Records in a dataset
■ ■ ■ ■ ■

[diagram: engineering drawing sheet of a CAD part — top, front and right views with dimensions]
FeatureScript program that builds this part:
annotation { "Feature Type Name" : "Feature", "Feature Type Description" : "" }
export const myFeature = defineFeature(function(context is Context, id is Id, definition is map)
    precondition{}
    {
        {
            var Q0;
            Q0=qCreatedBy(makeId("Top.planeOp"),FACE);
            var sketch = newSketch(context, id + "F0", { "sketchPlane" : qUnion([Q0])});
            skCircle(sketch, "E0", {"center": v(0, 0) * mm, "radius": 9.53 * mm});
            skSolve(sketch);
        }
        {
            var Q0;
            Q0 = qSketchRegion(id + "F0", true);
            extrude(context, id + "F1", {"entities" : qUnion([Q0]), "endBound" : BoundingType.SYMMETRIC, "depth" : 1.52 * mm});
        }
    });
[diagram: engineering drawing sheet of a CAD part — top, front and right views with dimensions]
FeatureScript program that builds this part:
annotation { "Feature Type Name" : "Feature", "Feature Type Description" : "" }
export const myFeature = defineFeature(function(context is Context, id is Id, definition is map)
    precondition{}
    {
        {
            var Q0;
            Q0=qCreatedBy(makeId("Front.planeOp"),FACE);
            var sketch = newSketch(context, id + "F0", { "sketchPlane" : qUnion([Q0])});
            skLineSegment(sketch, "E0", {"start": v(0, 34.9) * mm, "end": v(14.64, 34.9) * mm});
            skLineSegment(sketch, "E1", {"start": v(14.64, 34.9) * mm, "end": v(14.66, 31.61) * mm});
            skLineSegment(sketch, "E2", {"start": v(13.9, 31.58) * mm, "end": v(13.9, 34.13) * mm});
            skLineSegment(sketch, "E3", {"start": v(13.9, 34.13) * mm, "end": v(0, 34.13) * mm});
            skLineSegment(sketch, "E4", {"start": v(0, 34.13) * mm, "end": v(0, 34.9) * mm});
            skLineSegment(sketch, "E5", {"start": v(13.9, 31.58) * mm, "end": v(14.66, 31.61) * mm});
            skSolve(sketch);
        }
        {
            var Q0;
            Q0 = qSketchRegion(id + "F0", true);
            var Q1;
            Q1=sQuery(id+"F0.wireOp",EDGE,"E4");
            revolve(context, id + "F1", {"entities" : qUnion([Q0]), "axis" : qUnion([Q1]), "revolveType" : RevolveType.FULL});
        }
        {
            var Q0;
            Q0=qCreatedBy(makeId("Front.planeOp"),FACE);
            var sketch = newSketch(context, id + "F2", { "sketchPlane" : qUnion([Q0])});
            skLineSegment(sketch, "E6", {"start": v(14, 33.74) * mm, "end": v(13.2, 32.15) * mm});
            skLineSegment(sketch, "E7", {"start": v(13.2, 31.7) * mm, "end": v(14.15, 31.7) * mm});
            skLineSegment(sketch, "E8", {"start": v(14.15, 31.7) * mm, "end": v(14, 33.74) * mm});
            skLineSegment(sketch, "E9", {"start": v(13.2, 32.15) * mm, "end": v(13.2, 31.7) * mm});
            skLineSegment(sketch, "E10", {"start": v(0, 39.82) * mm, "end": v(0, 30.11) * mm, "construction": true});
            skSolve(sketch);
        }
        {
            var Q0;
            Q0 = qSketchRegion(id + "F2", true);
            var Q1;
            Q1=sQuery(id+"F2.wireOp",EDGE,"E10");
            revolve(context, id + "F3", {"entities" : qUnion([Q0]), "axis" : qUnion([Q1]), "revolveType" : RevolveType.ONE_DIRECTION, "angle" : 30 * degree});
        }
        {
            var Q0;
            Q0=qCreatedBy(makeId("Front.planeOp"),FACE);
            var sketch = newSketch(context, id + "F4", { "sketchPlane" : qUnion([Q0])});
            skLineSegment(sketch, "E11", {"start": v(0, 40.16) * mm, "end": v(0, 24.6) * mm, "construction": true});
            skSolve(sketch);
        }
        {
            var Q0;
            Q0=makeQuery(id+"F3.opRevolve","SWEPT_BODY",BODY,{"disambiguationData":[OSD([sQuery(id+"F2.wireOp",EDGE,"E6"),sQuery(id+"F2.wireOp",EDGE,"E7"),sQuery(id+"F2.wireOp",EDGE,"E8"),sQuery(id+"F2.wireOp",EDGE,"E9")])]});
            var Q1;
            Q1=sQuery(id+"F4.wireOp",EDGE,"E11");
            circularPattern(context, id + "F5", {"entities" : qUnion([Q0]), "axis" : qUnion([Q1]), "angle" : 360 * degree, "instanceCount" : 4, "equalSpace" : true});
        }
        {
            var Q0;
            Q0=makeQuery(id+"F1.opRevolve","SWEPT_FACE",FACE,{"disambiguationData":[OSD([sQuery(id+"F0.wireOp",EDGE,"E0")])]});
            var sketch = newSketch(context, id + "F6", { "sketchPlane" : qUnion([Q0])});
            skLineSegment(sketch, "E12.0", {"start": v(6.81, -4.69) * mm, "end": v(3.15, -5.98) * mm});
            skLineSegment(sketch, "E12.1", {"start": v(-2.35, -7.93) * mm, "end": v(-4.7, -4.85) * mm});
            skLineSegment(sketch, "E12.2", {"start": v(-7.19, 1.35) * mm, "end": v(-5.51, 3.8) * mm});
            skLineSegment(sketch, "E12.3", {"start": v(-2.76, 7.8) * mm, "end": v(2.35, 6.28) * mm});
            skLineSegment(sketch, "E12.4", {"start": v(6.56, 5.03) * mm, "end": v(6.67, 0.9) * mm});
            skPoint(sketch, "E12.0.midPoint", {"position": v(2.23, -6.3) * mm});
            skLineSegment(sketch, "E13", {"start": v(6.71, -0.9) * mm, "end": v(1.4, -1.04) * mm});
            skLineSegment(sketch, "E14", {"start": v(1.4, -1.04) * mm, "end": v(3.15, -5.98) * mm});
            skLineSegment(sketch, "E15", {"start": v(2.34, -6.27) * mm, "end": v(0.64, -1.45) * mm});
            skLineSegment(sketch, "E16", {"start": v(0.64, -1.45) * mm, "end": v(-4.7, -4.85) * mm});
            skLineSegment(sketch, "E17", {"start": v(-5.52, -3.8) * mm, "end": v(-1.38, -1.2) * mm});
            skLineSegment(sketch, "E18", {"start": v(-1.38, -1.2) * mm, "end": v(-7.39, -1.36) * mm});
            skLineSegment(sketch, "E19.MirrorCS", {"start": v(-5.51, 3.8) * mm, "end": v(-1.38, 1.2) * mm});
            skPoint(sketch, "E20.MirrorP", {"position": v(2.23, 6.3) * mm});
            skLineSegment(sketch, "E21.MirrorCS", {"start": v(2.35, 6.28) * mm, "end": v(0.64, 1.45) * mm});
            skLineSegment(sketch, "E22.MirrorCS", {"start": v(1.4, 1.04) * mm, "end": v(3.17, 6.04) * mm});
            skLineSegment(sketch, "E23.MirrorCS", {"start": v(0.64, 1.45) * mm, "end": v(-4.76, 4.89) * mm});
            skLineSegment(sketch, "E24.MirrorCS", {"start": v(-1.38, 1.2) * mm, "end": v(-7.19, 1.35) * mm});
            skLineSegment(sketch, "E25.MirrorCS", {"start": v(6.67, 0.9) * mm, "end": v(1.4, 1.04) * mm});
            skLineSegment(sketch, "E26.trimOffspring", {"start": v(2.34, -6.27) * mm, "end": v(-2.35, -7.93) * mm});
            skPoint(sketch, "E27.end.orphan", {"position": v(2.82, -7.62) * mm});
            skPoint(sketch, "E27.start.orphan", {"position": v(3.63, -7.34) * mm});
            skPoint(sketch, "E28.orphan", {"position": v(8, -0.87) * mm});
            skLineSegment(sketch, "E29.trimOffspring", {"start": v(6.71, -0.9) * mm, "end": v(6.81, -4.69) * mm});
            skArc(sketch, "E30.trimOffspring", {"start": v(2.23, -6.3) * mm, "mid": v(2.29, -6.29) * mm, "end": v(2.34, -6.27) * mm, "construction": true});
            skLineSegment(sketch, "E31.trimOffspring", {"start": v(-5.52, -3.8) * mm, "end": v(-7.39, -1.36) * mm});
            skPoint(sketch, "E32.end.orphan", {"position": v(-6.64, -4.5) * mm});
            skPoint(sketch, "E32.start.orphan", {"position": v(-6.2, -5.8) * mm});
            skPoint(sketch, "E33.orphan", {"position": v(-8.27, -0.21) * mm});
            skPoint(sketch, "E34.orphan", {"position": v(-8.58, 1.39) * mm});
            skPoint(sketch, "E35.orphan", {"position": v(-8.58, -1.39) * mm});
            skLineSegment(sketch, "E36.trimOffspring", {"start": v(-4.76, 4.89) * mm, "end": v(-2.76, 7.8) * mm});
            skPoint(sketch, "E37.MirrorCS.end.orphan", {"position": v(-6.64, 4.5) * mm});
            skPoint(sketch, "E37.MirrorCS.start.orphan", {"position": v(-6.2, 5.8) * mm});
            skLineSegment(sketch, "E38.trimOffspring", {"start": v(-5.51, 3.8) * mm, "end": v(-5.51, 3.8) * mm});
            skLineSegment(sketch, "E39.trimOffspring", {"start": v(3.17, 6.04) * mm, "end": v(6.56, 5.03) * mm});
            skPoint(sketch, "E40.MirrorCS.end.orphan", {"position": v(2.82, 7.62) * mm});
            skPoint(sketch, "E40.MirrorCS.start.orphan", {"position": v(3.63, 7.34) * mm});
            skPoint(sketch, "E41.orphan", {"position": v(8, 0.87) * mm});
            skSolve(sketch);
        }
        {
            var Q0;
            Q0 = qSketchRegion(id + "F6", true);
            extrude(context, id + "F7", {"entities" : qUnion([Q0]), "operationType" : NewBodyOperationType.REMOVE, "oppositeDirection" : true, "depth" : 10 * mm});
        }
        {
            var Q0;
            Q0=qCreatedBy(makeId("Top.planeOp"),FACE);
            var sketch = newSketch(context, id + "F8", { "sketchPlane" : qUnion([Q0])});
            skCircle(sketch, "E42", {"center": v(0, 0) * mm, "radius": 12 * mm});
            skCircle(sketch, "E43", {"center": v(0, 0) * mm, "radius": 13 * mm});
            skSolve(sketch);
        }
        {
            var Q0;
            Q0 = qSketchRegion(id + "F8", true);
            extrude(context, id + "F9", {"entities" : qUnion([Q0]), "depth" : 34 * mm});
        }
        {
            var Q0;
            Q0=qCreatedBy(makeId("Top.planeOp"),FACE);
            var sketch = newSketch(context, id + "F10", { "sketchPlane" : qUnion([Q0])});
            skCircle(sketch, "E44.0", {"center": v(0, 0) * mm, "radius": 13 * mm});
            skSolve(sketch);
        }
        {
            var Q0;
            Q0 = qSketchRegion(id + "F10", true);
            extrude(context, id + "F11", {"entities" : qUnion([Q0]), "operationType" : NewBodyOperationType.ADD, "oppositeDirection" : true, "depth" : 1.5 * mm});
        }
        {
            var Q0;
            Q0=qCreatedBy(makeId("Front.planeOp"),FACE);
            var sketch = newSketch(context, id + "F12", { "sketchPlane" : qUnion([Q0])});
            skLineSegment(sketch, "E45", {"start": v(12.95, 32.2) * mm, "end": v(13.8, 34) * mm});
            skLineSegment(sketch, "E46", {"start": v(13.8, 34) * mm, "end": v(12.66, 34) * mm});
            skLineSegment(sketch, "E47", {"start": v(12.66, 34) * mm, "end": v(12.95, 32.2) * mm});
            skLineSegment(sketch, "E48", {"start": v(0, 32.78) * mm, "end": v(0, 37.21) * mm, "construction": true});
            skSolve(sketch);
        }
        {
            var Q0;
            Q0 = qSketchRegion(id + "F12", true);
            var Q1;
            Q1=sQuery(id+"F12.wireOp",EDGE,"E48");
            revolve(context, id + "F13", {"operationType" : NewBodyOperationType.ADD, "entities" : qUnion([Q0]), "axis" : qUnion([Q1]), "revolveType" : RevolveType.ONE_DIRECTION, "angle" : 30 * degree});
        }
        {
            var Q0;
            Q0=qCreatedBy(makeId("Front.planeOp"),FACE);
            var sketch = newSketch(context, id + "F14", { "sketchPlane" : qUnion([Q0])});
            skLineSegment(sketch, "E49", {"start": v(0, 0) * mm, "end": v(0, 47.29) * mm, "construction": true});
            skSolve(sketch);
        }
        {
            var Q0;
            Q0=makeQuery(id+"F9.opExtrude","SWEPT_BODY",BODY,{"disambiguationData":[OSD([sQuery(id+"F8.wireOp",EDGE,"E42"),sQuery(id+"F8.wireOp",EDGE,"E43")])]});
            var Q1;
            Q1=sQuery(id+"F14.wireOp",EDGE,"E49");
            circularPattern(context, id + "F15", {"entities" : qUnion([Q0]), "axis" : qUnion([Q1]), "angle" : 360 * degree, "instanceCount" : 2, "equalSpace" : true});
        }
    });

■ ■ ■ ■ ■

Return each line from the items above that contains the string "oppositeDirection", matching case exactly.

            extrude(context, id + "F7", {"entities" : qUnion([Q0]), "operationType" : NewBodyOperationType.REMOVE, "oppositeDirection" : true, "depth" : 10 * mm});
            extrude(context, id + "F11", {"entities" : qUnion([Q0]), "operationType" : NewBodyOperationType.ADD, "oppositeDirection" : true, "depth" : 1.5 * mm});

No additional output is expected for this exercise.